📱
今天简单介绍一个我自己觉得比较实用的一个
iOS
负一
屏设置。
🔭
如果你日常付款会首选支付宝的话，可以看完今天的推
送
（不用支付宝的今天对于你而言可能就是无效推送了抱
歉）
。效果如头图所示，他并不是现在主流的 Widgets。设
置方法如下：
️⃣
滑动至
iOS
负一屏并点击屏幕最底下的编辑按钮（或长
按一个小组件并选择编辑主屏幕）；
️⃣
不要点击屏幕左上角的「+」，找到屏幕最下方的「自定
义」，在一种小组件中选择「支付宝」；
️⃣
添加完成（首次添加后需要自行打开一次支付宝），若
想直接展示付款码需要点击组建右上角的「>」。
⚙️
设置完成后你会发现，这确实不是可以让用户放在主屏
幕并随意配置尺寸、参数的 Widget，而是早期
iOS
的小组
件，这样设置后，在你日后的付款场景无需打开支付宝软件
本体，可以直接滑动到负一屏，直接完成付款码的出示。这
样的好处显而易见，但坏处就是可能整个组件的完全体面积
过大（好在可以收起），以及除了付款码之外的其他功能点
--*--
Work instruction:
Print the lines of the material, exactly and only, from the line that contains "幕并随意配置尺寸、参数的 Widget，而是早期" down to and including the final line.

Task solution:
幕并随意配置尺寸、参数的 Widget，而是早期
iOS
的小组
件，这样设置后，在你日后的付款场景无需打开支付宝软件
本体，可以直接滑动到负一屏，直接完成付款码的出示。这
样的好处显而易见，但坏处就是可能整个组件的完全体面积
过大（好在可以收起），以及除了付款码之外的其他功能点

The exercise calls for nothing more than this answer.